» Records from a dataset:
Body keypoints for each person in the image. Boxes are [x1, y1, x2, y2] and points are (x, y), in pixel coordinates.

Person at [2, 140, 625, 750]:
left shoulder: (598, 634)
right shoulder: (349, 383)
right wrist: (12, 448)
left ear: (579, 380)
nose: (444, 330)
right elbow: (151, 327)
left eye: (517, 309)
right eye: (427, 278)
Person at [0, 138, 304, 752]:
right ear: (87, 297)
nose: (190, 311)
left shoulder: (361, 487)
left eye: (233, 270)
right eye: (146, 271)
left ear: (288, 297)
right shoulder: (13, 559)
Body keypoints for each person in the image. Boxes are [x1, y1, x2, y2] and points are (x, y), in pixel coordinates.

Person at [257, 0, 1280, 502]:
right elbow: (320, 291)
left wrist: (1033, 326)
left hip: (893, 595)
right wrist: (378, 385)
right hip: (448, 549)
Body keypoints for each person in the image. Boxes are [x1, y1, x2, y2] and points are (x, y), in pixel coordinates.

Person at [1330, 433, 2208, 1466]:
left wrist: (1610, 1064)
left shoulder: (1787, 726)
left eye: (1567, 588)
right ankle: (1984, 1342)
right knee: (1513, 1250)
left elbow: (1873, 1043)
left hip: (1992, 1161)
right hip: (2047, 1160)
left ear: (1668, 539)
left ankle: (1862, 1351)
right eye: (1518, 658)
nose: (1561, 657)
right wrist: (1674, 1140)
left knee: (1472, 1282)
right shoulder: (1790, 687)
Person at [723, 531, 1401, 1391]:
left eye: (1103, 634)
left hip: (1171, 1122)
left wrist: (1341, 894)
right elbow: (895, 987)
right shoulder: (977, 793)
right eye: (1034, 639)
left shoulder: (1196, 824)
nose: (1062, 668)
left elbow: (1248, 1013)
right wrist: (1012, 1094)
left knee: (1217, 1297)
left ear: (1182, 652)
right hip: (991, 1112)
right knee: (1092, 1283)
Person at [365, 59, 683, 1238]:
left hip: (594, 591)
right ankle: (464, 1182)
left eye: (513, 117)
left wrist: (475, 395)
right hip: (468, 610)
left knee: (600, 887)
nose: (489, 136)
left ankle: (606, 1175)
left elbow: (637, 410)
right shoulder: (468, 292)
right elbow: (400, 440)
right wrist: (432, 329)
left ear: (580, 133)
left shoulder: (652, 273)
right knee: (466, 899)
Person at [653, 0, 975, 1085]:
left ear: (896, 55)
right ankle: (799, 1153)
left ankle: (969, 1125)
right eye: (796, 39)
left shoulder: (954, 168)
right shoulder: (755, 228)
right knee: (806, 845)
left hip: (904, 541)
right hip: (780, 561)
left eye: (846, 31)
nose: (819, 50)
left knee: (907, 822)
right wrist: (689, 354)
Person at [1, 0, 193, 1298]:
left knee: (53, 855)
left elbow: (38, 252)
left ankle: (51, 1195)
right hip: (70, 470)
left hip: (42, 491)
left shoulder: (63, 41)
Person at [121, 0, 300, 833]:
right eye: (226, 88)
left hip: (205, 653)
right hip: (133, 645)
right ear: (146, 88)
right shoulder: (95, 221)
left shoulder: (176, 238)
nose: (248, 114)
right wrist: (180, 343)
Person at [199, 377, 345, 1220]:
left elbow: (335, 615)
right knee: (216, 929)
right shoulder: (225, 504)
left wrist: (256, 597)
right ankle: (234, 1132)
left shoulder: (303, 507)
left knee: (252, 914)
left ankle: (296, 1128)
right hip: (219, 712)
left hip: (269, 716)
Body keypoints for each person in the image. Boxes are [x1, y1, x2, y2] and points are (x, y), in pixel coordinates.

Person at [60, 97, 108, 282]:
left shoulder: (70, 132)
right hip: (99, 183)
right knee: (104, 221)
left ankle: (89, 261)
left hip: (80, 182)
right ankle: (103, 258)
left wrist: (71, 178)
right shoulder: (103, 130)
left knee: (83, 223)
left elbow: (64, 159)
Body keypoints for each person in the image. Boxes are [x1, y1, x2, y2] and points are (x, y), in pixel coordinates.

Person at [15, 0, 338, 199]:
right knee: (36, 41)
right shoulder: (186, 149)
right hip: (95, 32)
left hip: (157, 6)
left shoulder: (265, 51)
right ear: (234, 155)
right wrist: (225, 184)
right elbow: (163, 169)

» ASSIGNMENT: Match on "ankle" and report each line of the data above that has it.

» RESULT OF THIS EXERCISE:
right ankle: (1984, 1342)
left ankle: (1862, 1351)
right ankle: (464, 1182)
left ankle: (606, 1175)
right ankle: (799, 1153)
left ankle: (969, 1125)
left ankle: (51, 1195)
right ankle: (234, 1132)
left ankle: (296, 1128)
left ankle: (89, 261)
right ankle: (103, 258)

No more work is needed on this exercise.